[REQUEST] The reply must repeat each entry exactly and contain no pictures.

[Data extracted from a collection]
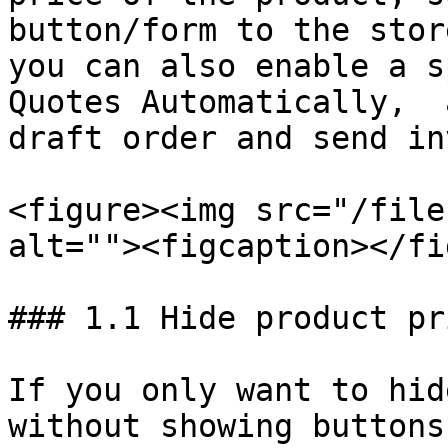
button/form to the stor
you can also enable a s
Quotes Automatically,  
draft order and send in
<figure><img src="/file
alt=""><figcaption></fi
### 1.1 Hide product pr
If you only want to hid
without showing buttons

[ANSWER TO THE PROBLEM]
button/form to the stor
you can also enable a s
Quotes Automatically,  
draft order and send in
<figure><img src="/file
alt=""><figcaption></fi
### 1.1 Hide product pr
If you only want to hid
without showing buttons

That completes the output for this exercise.